Selon la loi fondamentale qui guide le Bénin, voter les lois et contrôler les actions du gouvernement, telles sont les missions cardinales des députés. Ces élus du peuple doivent ensemble avec l’exécutif œuvrer pour le bien être et l’épanouissement des populations. Malheureusement on note que la présente législature excelle plutôt dans la politique politicienne. Les intrigues politiques, les calculs égoïstes, la défense des intérêts partisans et personnels ont pris le pas sur les intérêts du peuple béninois. Si tout le monde a déploré le fait que la session ordinaire et les cinq sessions extraordinaires qui se sont succédées cette année n’ont seulement servi de tribune qu’à du dilatoire, les députés n’ont apparemment pas compris là où le peuple les attend. Car l’ouverture de la sixième session extraordinaire a, une fois encore, été le théâtre des injures et des déballages inutiles qui font perdre du temps au Bénin et à son économie. Cette situation est due à la gestion politique de l’Assemblée Nationale. Pourquoi est-ce qu’on tient à destituer Le Président de l’Assemblée Nationale Mathurin Nago ? Où sont donc passés ces principes de dialogue et de consensus chers aux politiciens béninois ? Pourquoi les députés doivent toujours attendre les plénières pour montrer aux contribuables leurs amertumes et aigreurs ? Ce sont les compromis, les concessions et la recherche du consensus qui font marcher les choses. Le peuple en a visiblement assez de ce ping pong entre députés FCBE et G4, G13 et autres.
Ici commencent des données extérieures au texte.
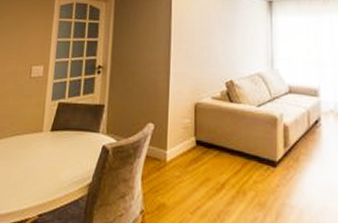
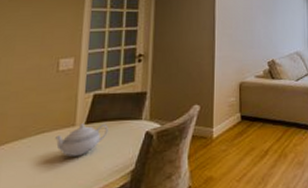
teapot: none [26,130,70,163] -> present [55,123,108,158]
Trop de problèmes agressent aujourd’hui le quotidien des Béninois, avec la crise alimentaire, le faible pouvoir d’achat, la flambée des prix de l’essence et du pétrole, les grèves perlées, bref cherté de la vie, et ils souhaiteraient que les politiques dépassent leurs divergences et les affrontements politiciens, pour concentrer leur énergie et leurs réflexions sur les moyens d’aider la population à faire face aux risques de précarité que la situation économique leur actuellement.
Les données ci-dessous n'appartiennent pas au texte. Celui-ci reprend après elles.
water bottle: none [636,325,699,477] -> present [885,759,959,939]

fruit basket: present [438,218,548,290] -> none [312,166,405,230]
Il faudrait travailler à éviter les soulèvements que pourraient engendrer ces débats farfelus qui n’apportent aucune approche de solutions aux crispations et difficultés de vivre et qui accentuent la morosité de la tension politique. Le moment n’est donc pas propice à ces débats subsidiaires qui ne répondent pas aux préoccupations essentielles des béninois et béninoises. Il faut que chaque député y mette du sien pour qu’un pont naisse entre les dissidents. Pour les masses laborieuses béninoises, pour des centaines et des milliers de cadres africains et internationaux, c’est simplement un spectacle désolant. Les députés donnent l’impression d’être accrochés à leur ego comme un enfant à son jouet qui refuse de lâcher du lest. Pourquoi tant de violences inutiles ? Le peuple a soif d’un parlement qui défend sa cause et espère que les députés de cette législature le comprendront très tôt et mettront fin à leur politique politicienne qui aliène le Bénin.
Ulrich Vital Ahotondji



il faut un jour que la real politique prenne le pas sur la politique politicienne. car, ce serait dommage au regard des interets machiavéliques de la minorité sur la masse laborieuse.